[Stored items]

- - - -

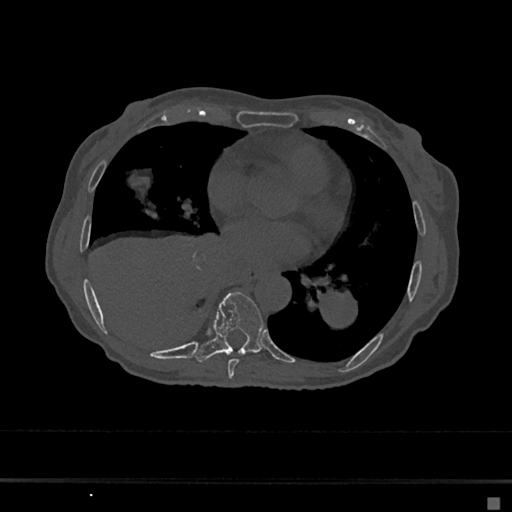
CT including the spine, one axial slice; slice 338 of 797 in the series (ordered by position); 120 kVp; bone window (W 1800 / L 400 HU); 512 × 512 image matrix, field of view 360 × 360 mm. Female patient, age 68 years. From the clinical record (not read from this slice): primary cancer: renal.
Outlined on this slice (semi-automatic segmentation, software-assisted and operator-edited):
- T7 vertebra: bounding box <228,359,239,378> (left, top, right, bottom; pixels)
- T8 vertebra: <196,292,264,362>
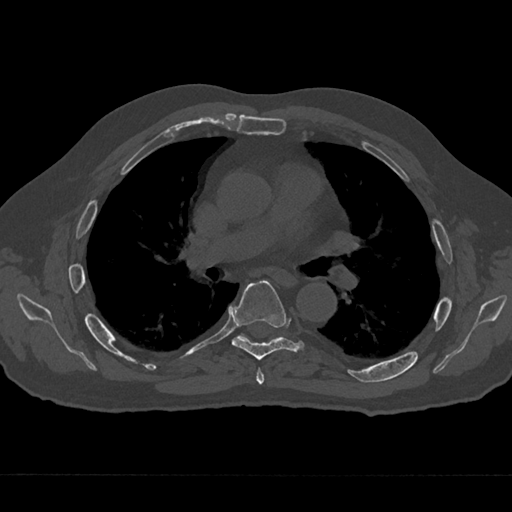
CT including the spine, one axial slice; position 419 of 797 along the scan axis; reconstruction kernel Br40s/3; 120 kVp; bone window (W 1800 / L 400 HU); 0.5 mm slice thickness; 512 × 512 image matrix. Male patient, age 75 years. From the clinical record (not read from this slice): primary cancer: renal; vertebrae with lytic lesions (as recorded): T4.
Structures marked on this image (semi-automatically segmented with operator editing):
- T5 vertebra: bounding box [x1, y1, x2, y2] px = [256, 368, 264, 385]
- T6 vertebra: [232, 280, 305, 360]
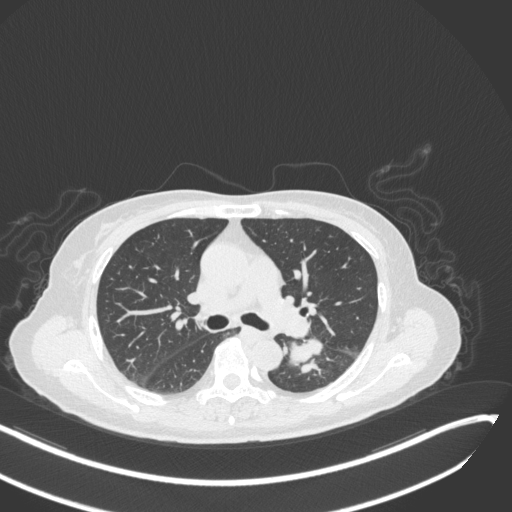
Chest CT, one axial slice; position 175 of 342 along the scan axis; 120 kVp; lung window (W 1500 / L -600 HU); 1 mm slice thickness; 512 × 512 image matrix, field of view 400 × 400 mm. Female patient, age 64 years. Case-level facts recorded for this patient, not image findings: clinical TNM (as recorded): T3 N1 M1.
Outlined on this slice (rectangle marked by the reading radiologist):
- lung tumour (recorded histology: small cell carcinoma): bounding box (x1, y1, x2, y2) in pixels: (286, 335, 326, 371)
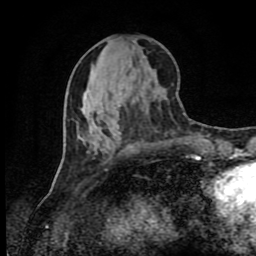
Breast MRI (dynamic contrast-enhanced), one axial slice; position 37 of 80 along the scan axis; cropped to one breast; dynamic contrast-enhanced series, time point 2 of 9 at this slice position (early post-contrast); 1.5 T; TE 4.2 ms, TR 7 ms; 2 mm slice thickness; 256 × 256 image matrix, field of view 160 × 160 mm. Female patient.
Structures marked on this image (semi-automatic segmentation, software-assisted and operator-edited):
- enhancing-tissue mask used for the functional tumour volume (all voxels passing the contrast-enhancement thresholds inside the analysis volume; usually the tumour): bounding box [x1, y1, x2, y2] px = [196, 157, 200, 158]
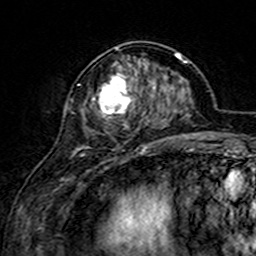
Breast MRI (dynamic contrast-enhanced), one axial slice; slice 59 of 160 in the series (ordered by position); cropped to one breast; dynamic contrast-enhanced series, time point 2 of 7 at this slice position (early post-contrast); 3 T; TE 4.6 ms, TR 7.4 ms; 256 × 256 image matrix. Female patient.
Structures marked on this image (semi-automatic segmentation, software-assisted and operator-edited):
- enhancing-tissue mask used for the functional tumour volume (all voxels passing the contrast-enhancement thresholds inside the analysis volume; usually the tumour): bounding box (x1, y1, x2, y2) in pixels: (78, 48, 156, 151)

- - - -

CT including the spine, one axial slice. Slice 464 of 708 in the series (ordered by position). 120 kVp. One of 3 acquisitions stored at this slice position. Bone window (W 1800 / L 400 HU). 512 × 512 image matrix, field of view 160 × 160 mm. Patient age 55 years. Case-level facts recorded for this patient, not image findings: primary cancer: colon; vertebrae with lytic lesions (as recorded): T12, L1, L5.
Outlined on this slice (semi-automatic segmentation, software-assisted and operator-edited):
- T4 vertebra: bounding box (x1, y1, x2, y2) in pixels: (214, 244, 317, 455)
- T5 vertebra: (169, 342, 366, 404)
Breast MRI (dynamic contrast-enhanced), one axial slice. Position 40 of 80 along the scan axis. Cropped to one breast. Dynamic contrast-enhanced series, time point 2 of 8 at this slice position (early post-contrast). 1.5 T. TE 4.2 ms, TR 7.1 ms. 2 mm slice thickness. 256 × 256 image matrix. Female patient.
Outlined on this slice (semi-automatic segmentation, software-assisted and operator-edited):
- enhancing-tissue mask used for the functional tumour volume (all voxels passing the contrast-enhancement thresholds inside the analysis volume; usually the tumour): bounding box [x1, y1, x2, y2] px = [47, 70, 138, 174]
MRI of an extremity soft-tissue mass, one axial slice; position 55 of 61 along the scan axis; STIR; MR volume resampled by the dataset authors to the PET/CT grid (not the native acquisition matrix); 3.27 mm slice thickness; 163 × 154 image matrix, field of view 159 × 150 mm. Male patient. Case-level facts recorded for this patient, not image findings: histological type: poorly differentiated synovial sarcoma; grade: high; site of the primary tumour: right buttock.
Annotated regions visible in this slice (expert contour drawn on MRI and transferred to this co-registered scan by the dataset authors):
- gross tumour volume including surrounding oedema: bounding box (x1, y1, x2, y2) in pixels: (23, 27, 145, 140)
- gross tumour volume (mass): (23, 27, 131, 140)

- - - -

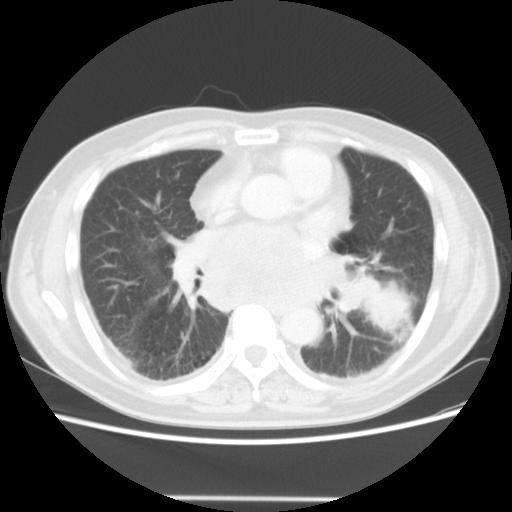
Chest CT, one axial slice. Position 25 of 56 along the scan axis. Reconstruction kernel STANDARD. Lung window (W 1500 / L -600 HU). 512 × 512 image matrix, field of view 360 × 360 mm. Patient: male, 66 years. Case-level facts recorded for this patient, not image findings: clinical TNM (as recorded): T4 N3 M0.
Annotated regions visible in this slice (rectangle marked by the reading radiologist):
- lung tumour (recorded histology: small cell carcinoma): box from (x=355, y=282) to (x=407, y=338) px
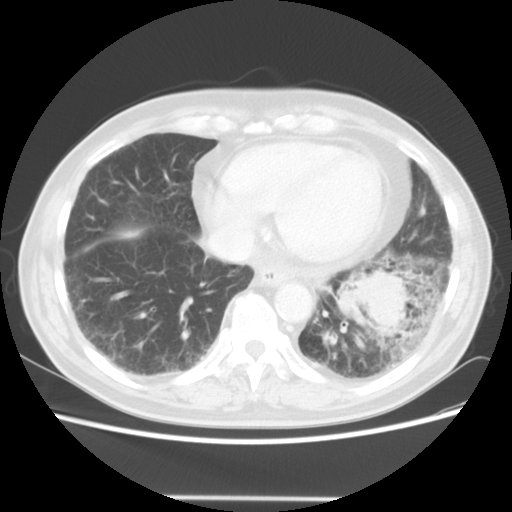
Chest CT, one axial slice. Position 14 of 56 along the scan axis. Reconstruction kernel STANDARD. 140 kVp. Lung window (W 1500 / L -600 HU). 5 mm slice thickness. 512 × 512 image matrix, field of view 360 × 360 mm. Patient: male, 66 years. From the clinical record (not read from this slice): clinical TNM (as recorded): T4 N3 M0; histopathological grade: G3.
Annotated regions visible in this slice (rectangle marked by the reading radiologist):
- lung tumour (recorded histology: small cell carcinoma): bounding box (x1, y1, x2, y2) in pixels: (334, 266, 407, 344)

- - - -

Search the lines above for the string "gross", then show every one that has it.

- gross tumour volume including surrounding oedema: bounding box (x1, y1, x2, y2) in pixels: (23, 27, 145, 140)
- gross tumour volume (mass): (23, 27, 131, 140)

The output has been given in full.